Capps, now retired, said he was offered the job on September 10, 2001. He didn't accept it yet.

But on the morning of the 9/11 attacks, he watched the news unfold from the World Trade Center in New York. Immediately, Capps said he hung up his American flag at home, put on a suit, and drove to DFW International Airport.

"When I got here about 10 in the morning, it was sheer pandemonium," Capps recalled. 

He hadn't negotiated his salary or signed a contract yet, but Capps said he was brought in a room to sign life insurance papers. 

"It was very, very scary because nobody knew if [the attacks] were over yet." 

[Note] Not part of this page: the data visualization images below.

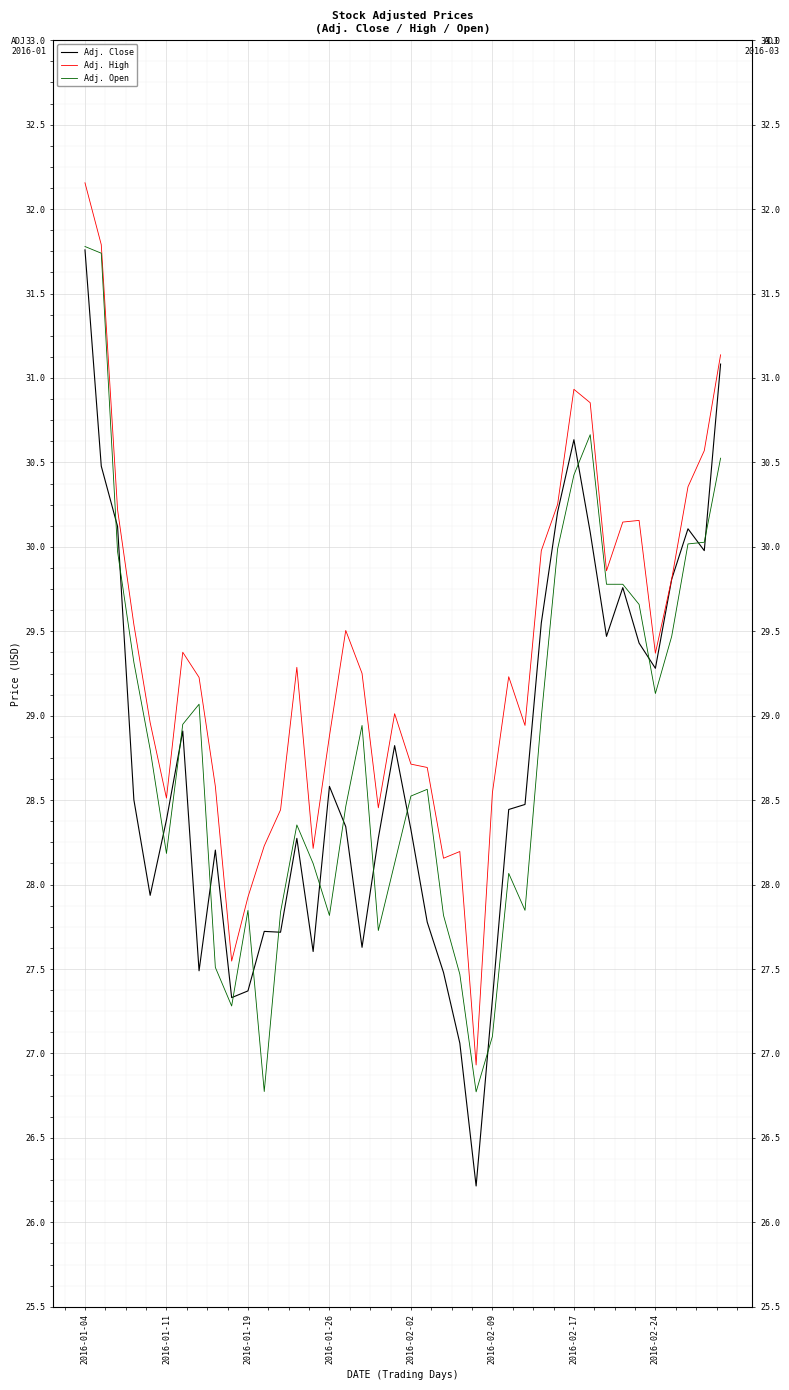

Between 20 and 28, which series saw the biggest shift?

Adj. High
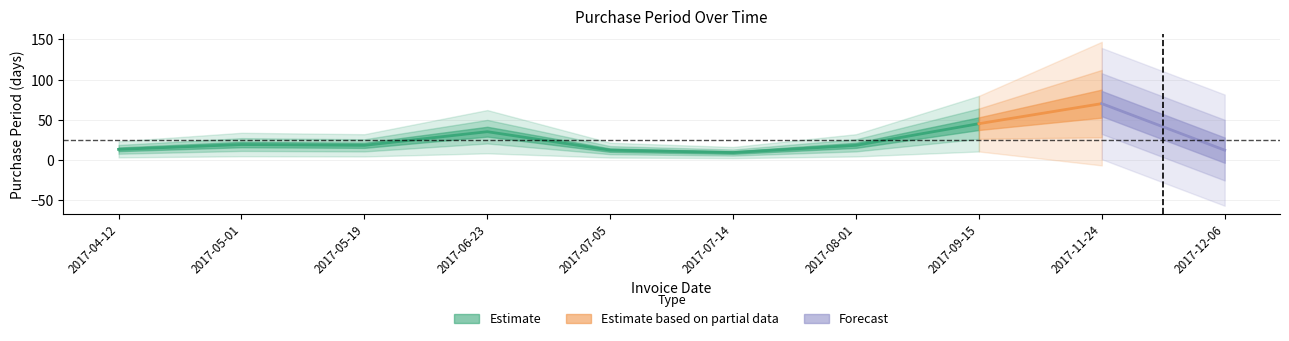

Does the chart display data point markers on the line(s)?

No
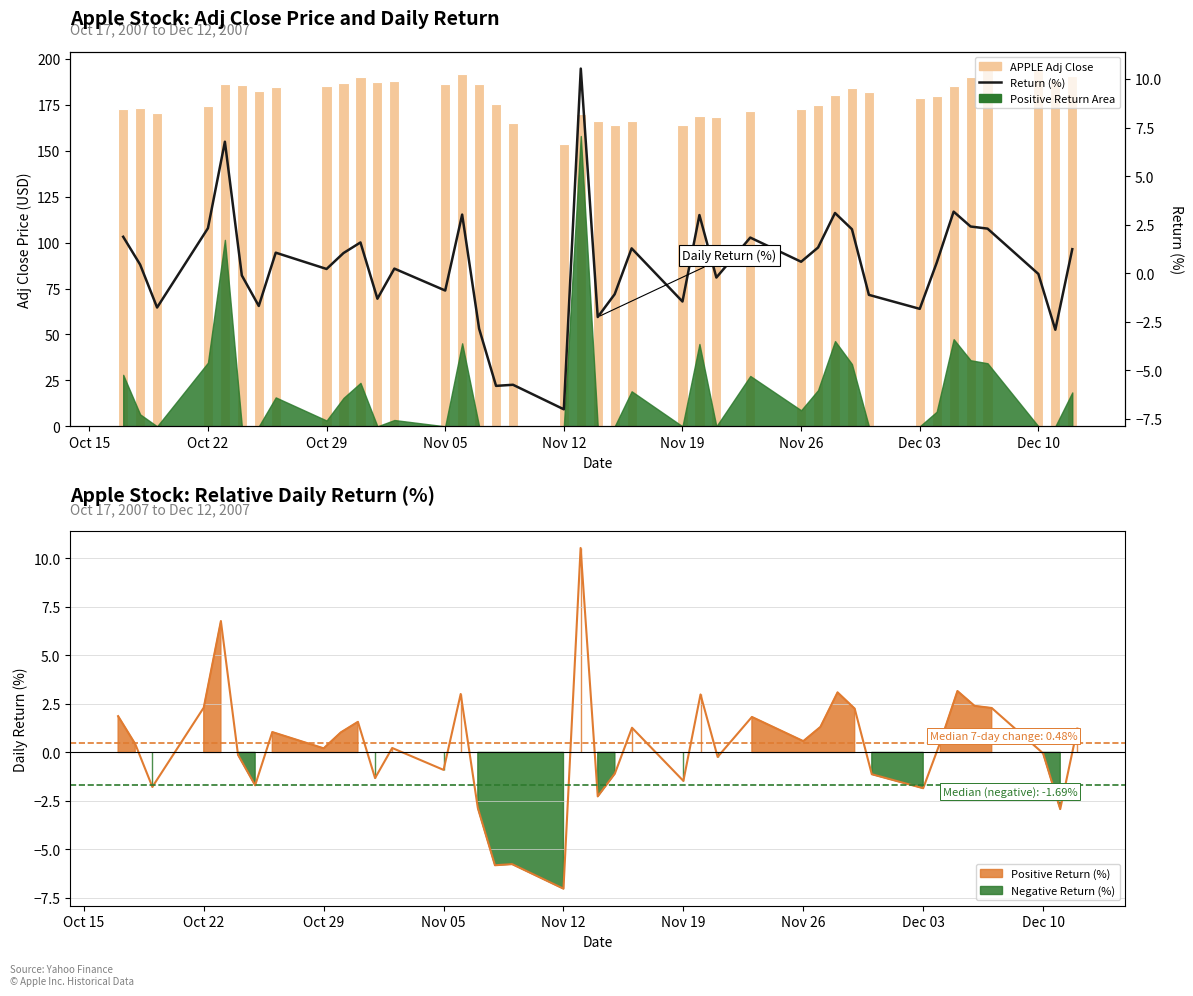

What is the average value of the Return (%) series?

0.3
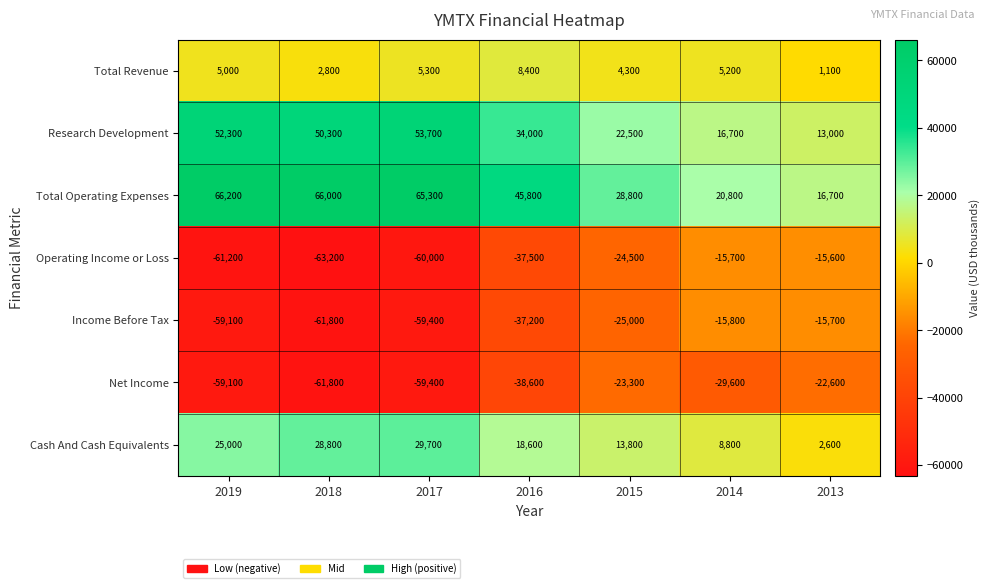

What is the total value across all series at 2014?

-9600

After signing the life insurance, his hardest day of work began.

The national airspace was immediately shut down. Capps remembers 400 planes grounded at DFW. In 2001, it was already the third busiest airport in the world.

Capps and his team had to clear around 175,000 people from the airport. 

"The first thing we did was open up the toll plaza, both entry and exit, so people could just get in their cars and leave," Capps said.

There were no rental cars left in the lot. Hotels nearby were fully booked. 

On the evening of September 11, 2001, he remembers, "I was standing in Terminal C and the automatic doors opened in the terminal. And it was just a wind that was blowing through the terminal. That was the only sound. There were no people. There were no announcements. There was nothing."

It was the first time DFW International Airport was empty since it opened in 1974. Flights didn't resume for three days.

Before the 9/11 attacks, Capps said, 'It was pretty easy to go through security." Non-passengers could accompany friends and family to the gates. People only needed to arrive a few minutes before their flight. There was little to no security or restrictions.

The attacks changed air travel in the United States. 

"A lot of changes that you see today that are still in place 23 years later started right here at DFW," Capps said. 

Identification and boarding passes being required at the checkpoint, shoes off and pockets emptied, liquid limitations and full body scans were all changes that came following 9/11. 

"This is the norm now," Capps said.

9/11 was a realization that there is no room for error when it comes to safety.

"The airports around this country and around the world still have to be on guard," he said. 

After 23 years, Capps is reminded of the thousands of lives lost, and the country that was changed after the attacks. 

"I can remember that day, like I'm still standing here."